Dataset entries:
◆ ◆ ◆ ◆
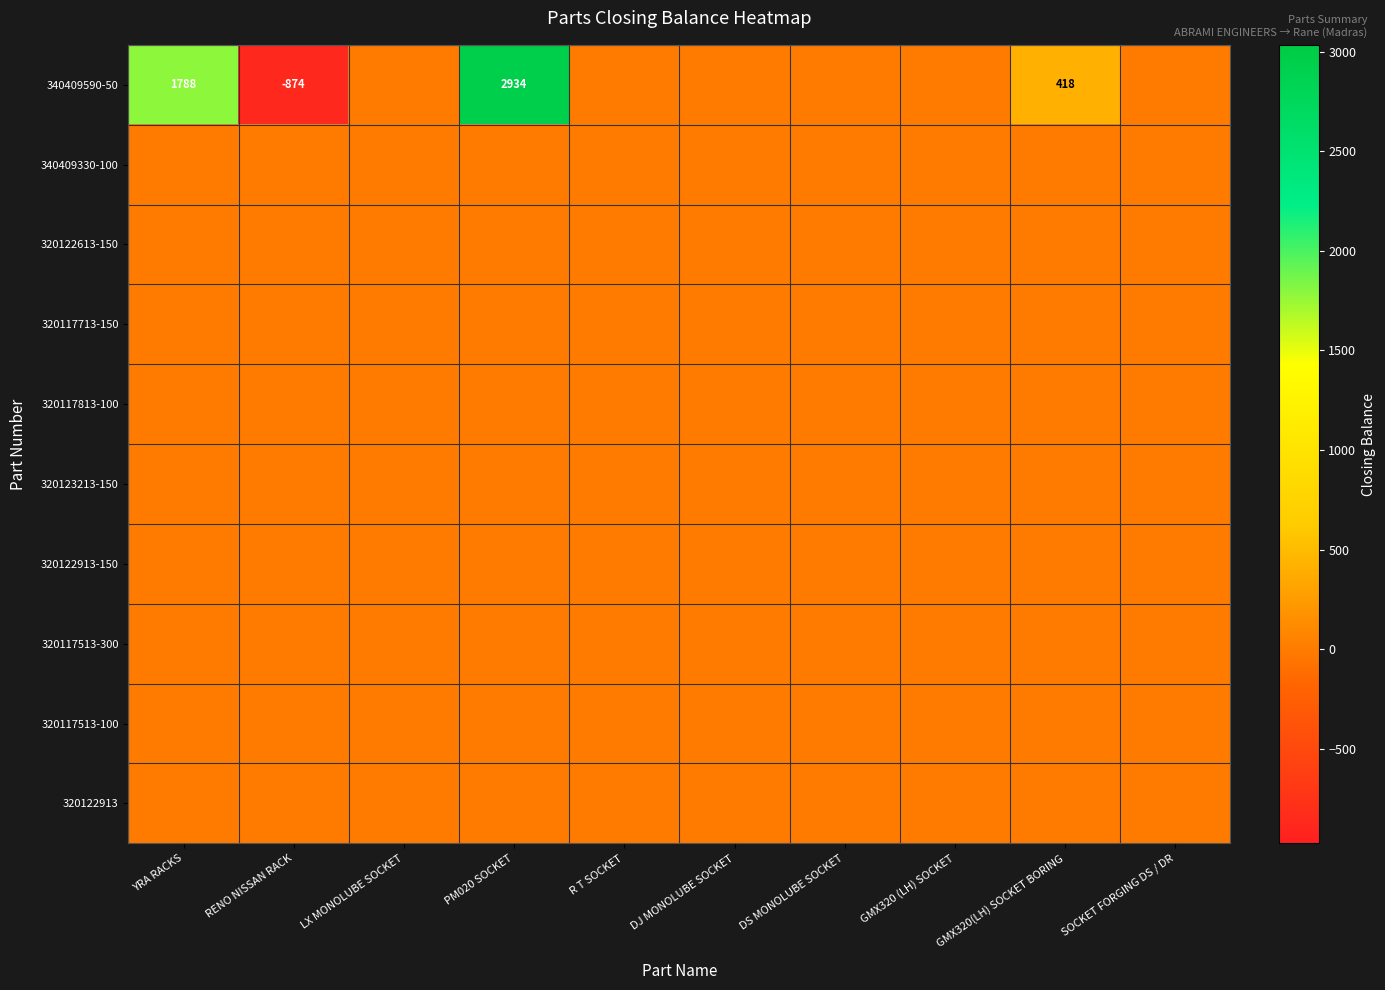

Is it true that 340409590-50 equals 418 at GMX320(LH) SOCKET BORING?

True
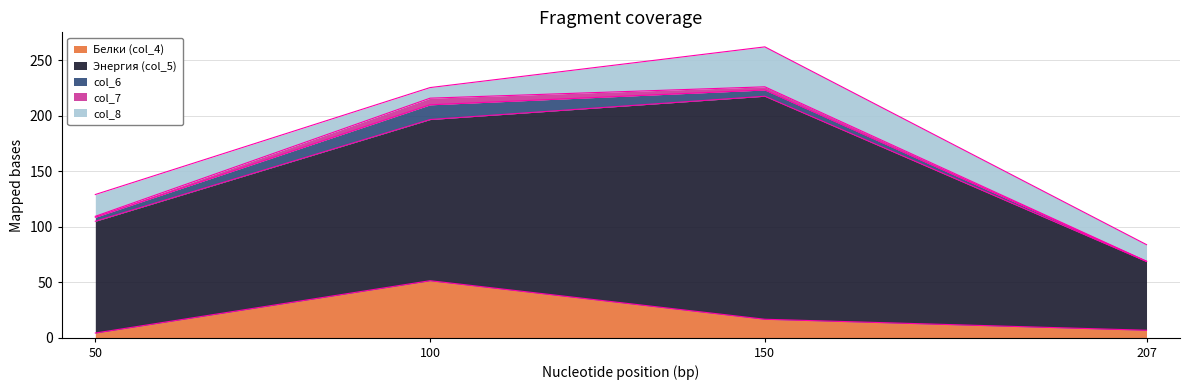

How many values in the Белки (col_4) series are below 16?

2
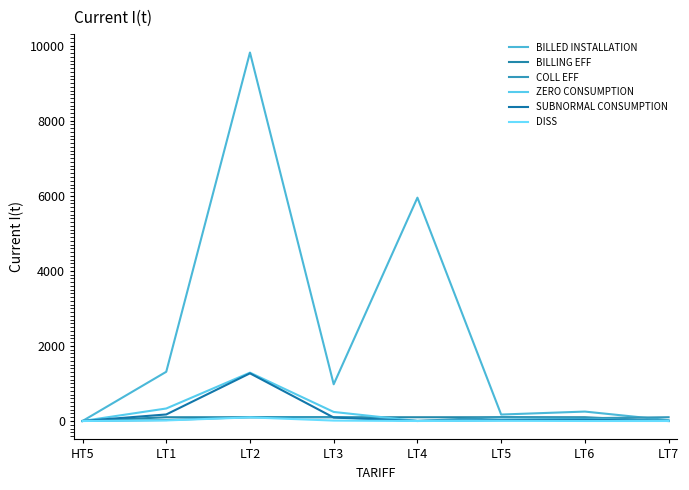

How many lines are shown in the chart?

6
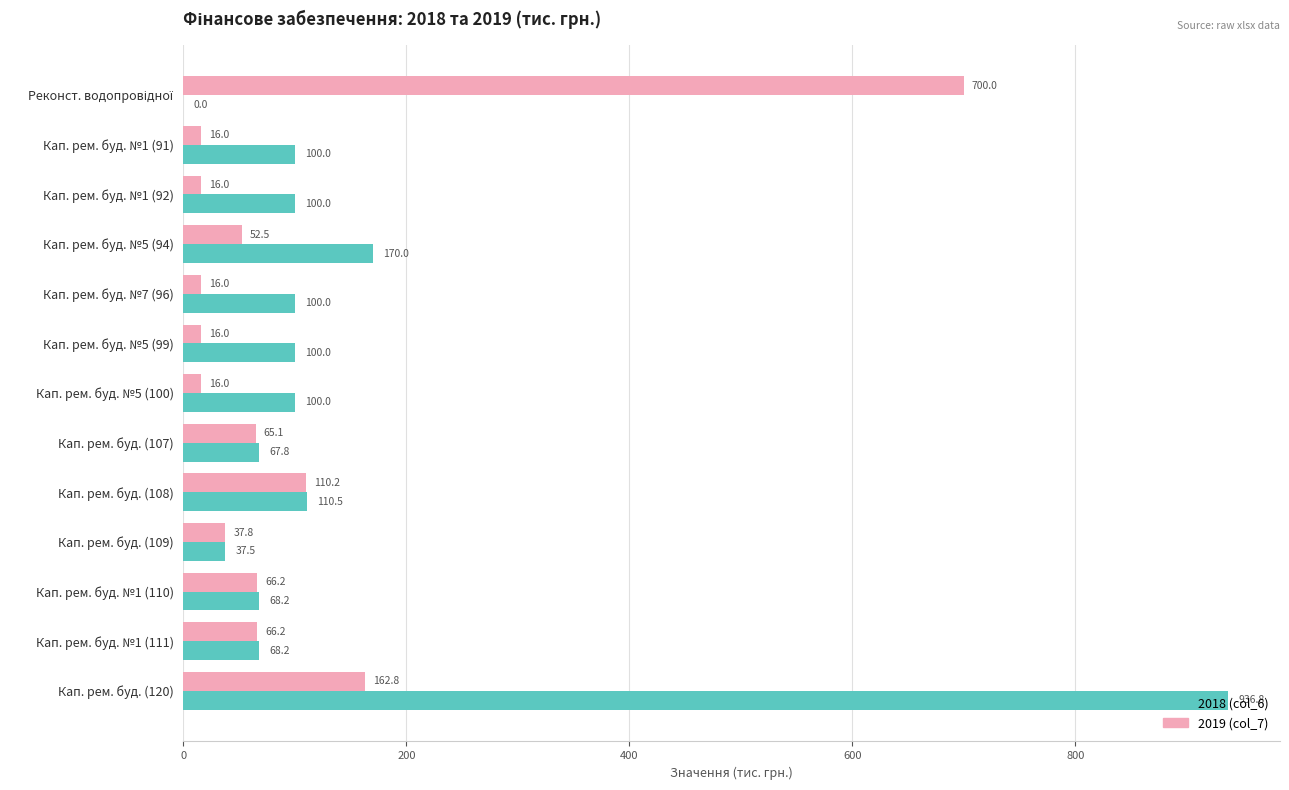

Count the number of categories in the chart.

13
◆ ◆ ◆ ◆
Find every line in the items above that contains the word "chart" and copy each of those lines.

How many lines are shown in the chart?
Count the number of categories in the chart.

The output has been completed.